WORK REQUEST — Every record below, from first to last: print it exactly as shown.

EXERCISE DATA —

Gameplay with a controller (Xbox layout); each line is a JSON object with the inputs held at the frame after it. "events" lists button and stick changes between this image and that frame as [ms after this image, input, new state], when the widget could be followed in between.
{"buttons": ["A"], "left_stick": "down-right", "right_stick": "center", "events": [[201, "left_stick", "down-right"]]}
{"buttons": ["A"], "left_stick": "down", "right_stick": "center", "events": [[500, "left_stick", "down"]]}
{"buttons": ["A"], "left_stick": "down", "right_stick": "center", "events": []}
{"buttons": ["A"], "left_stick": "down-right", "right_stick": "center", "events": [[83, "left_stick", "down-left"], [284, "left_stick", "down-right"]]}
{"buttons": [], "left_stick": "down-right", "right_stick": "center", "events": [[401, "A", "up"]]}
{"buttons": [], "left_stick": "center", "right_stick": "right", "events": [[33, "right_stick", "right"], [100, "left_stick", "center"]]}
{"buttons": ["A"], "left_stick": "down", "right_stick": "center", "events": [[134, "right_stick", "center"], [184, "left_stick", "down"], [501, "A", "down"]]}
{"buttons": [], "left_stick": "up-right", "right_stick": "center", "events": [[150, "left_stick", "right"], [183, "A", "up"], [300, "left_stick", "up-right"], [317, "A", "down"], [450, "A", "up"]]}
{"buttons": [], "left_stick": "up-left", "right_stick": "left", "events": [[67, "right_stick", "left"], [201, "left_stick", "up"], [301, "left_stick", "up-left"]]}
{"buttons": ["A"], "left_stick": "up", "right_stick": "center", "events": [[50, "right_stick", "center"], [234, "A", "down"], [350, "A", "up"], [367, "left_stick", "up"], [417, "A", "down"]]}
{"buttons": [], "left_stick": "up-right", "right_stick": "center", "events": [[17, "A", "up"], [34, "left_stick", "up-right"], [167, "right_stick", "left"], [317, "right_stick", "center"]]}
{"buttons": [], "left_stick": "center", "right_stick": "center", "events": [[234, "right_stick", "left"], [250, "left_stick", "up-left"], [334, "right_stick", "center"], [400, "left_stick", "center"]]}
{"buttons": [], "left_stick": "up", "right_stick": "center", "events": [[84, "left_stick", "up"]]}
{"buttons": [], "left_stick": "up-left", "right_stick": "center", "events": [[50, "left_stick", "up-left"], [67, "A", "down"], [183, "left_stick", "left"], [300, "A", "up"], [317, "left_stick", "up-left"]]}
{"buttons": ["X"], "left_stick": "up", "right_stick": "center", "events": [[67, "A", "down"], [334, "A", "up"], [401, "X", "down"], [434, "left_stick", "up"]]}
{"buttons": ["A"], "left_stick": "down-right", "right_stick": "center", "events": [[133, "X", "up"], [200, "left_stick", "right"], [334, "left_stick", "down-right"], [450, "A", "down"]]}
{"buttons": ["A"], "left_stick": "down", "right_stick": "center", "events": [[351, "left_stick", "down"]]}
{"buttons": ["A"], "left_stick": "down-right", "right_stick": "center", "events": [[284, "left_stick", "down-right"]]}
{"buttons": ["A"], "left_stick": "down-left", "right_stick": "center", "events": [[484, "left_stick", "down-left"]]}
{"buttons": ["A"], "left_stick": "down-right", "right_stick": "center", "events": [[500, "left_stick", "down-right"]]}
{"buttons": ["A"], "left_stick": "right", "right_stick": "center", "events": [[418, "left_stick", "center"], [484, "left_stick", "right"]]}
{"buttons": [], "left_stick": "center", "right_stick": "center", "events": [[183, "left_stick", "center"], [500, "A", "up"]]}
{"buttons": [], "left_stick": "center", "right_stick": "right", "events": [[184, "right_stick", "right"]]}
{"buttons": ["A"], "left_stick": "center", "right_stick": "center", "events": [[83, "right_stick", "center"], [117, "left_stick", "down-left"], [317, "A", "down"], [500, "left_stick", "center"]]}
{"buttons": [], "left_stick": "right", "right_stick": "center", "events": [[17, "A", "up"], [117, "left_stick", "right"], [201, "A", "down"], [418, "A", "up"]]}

REPLY TO THE TASK —
Gameplay with a controller (Xbox layout); each line is a JSON object with the inputs held at the frame after it. "events" lists button and stick changes between this image and that frame as [ms after this image, input, new state], when the widget could be followed in between.
{"buttons": ["A"], "left_stick": "down-right", "right_stick": "center", "events": [[201, "left_stick", "down-right"]]}
{"buttons": ["A"], "left_stick": "down", "right_stick": "center", "events": [[500, "left_stick", "down"]]}
{"buttons": ["A"], "left_stick": "down", "right_stick": "center", "events": []}
{"buttons": ["A"], "left_stick": "down-right", "right_stick": "center", "events": [[83, "left_stick", "down-left"], [284, "left_stick", "down-right"]]}
{"buttons": [], "left_stick": "down-right", "right_stick": "center", "events": [[401, "A", "up"]]}
{"buttons": [], "left_stick": "center", "right_stick": "right", "events": [[33, "right_stick", "right"], [100, "left_stick", "center"]]}
{"buttons": ["A"], "left_stick": "down", "right_stick": "center", "events": [[134, "right_stick", "center"], [184, "left_stick", "down"], [501, "A", "down"]]}
{"buttons": [], "left_stick": "up-right", "right_stick": "center", "events": [[150, "left_stick", "right"], [183, "A", "up"], [300, "left_stick", "up-right"], [317, "A", "down"], [450, "A", "up"]]}
{"buttons": [], "left_stick": "up-left", "right_stick": "left", "events": [[67, "right_stick", "left"], [201, "left_stick", "up"], [301, "left_stick", "up-left"]]}
{"buttons": ["A"], "left_stick": "up", "right_stick": "center", "events": [[50, "right_stick", "center"], [234, "A", "down"], [350, "A", "up"], [367, "left_stick", "up"], [417, "A", "down"]]}
{"buttons": [], "left_stick": "up-right", "right_stick": "center", "events": [[17, "A", "up"], [34, "left_stick", "up-right"], [167, "right_stick", "left"], [317, "right_stick", "center"]]}
{"buttons": [], "left_stick": "center", "right_stick": "center", "events": [[234, "right_stick", "left"], [250, "left_stick", "up-left"], [334, "right_stick", "center"], [400, "left_stick", "center"]]}
{"buttons": [], "left_stick": "up", "right_stick": "center", "events": [[84, "left_stick", "up"]]}
{"buttons": [], "left_stick": "up-left", "right_stick": "center", "events": [[50, "left_stick", "up-left"], [67, "A", "down"], [183, "left_stick", "left"], [300, "A", "up"], [317, "left_stick", "up-left"]]}
{"buttons": ["X"], "left_stick": "up", "right_stick": "center", "events": [[67, "A", "down"], [334, "A", "up"], [401, "X", "down"], [434, "left_stick", "up"]]}
{"buttons": ["A"], "left_stick": "down-right", "right_stick": "center", "events": [[133, "X", "up"], [200, "left_stick", "right"], [334, "left_stick", "down-right"], [450, "A", "down"]]}
{"buttons": ["A"], "left_stick": "down", "right_stick": "center", "events": [[351, "left_stick", "down"]]}
{"buttons": ["A"], "left_stick": "down-right", "right_stick": "center", "events": [[284, "left_stick", "down-right"]]}
{"buttons": ["A"], "left_stick": "down-left", "right_stick": "center", "events": [[484, "left_stick", "down-left"]]}
{"buttons": ["A"], "left_stick": "down-right", "right_stick": "center", "events": [[500, "left_stick", "down-right"]]}
{"buttons": ["A"], "left_stick": "right", "right_stick": "center", "events": [[418, "left_stick", "center"], [484, "left_stick", "right"]]}
{"buttons": [], "left_stick": "center", "right_stick": "center", "events": [[183, "left_stick", "center"], [500, "A", "up"]]}
{"buttons": [], "left_stick": "center", "right_stick": "right", "events": [[184, "right_stick", "right"]]}
{"buttons": ["A"], "left_stick": "center", "right_stick": "center", "events": [[83, "right_stick", "center"], [117, "left_stick", "down-left"], [317, "A", "down"], [500, "left_stick", "center"]]}
{"buttons": [], "left_stick": "right", "right_stick": "center", "events": [[17, "A", "up"], [117, "left_stick", "right"], [201, "A", "down"], [418, "A", "up"]]}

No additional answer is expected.